Protests at two previous home games were effective in drawing the attention of the organization

Some soccer fans say an apology from the Vancouver Whitecaps is a step forward, but are still calling for the club to further address allegations of bullying and harassment by a former coach.

Two of the team’s supporters groups are planning to stage another in-game protest during Friday’s match against the Portland Timbers, leaving their seats in the 35th minute to show solidarity with female players impacted by the alleged abuse.

They’ll be joined by members of Portland’s supporters group, Timbers Army, who issued a statement on Wednesday saying the issue is bigger than a rivalry.

“We support human rights, and we support our Cascadian rivals in their fight for safe environments for athletes,” the statement said.

Protests at two previous Vancouver home games were effective in drawing the attention of the Whitecaps organization, said Paul Sabourin-Hertzog, vice president of the Vancouver Southsiders.

“We are providing feedback that the club is definitely acting on,” he said. ”But we all on the supporters side want to see more openness, more accountability, more answers to the various questions that we have.”

READ MORE: Whitecaps owners apologize, promise review on allegations against South Surrey coach

Sabourin-Hertzog said the groups saw some of their concerns addressed in a statement released by the club last week. Co-signed by club owners Jeff Mallett and Greg Kerfoot, the statement apologized for pain and suffering experienced by women who were involved with the team around 2008.

More than a dozen women who played for the Whitecaps and were part of Canada’s under-20 talent pool around 2008 have come forward to allege Bob Birarda, a former coach for both squads, acted inappropriately with members of the team.

The allegations include rubbing a player’s thigh, sending players sexual text messages, making lewd comments and bullying young women who ignored or spoke out against his behaviour.

None of the allegations have been proven in court. Birarda has not responded to a request for comment on the allegations.

Both the Whitecaps and Canada Soccer parted ways with the coach in October 2008.

Supporters groups met with Whitecaps executives and Mallett on Tuesday, looking to talk about some key issues and ask some questions that lingered after last week’s apology.

Sabourin-Hertzog said the groups wanted to move forward with setting up a meeting between the former players and Whitecaps ownership, but without the club’s executives present.

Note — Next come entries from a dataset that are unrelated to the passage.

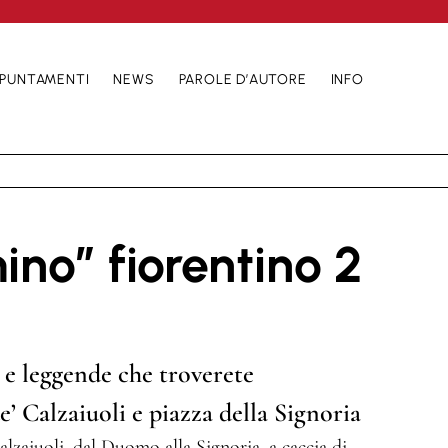
PUNTAMENTI
NEWS
PAROLE D’AUTORE
INFO
ino” fiorentino 2
 e leggende che troverete
e’ Calzaiuoli e piazza della Signoria
alzaiuoli, dal Duomo alla Signoria, a caccia di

Some of the executives currently with the Whitecaps are the same people the former players brought their concerns to more than a decade ago, so those individuals have become “synonymous with the abuse and harassment that they suffered,” he said.

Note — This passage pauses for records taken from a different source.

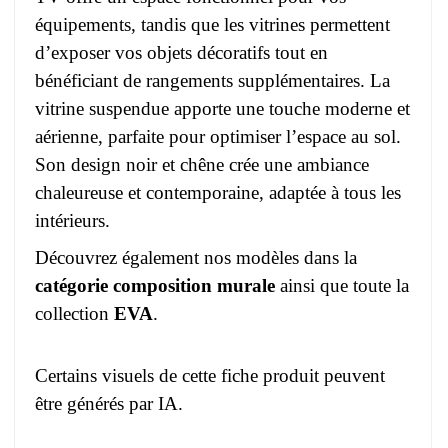
équipements, tandis que les vitrines permettent
d’exposer vos objets décoratifs tout en
bénéficiant de rangements supplémentaires. La
vitrine suspendue apporte une touche moderne et
aérienne, parfaite pour optimiser l’espace au sol.
Son design noir et chêne crée une ambiance
chaleureuse et contemporaine, adaptée à tous les
intérieurs.
Découvrez également nos modèles dans la
catégorie composition murale
ainsi que toute la
collection
EVA
.
Certains visuels de cette fiche produit peuvent
être générés par IA.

The club did not seem willing to set up such a meeting on Tuesday, Sabourin-Hertzog said.

Whitecaps spokesman Tom Plasteras said on Thursday that the club is open to a meeting with former players and has not mandated that any specific people must be in attendance.

The supporters groups also want to see a report done by an ombudswoman in 2008 released to the former players.

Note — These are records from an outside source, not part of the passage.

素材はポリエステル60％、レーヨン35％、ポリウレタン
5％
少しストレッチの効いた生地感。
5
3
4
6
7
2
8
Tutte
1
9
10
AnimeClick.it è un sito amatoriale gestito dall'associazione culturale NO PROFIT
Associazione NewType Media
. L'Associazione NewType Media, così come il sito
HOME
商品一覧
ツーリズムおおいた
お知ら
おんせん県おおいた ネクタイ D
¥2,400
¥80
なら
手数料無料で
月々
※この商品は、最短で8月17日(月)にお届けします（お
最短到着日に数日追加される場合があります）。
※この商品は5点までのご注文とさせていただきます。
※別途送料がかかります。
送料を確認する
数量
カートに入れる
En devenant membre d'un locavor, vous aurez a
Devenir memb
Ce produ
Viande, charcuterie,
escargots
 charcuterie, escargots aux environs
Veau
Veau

Plasteras said recommendations in the report and actions taken by the club were released last week. He added that the Whitecaps are hiring an independent group to review the actions taken in 2008, and results of that review will be made public.

“We are 100 per cent focused on our commitment to safe sport and the work we have already begun doing around this. I believe we all want the same thing — safe sport for all where there is zero tolerance for bullying and harassment,” Plasteras said in an email on Thursday.

Still, Sabourin-Hertzog said there’s a disconnect between what the supporters groups are calling for and what the Whitecaps are willing to provide.

“We understand each other’s positions clearly and there’s things that we don’t agree on,” he said. “So we need to now focus on what can be done moving forward.”

Balancing support for the former players with support for the team on the field isn’t always easy, he added, but the goal is to make sports safer for all athletes.

“There’s a problem with sport and the value that we place on success compared to the value that we place on having healthy and safe athletes,” he said.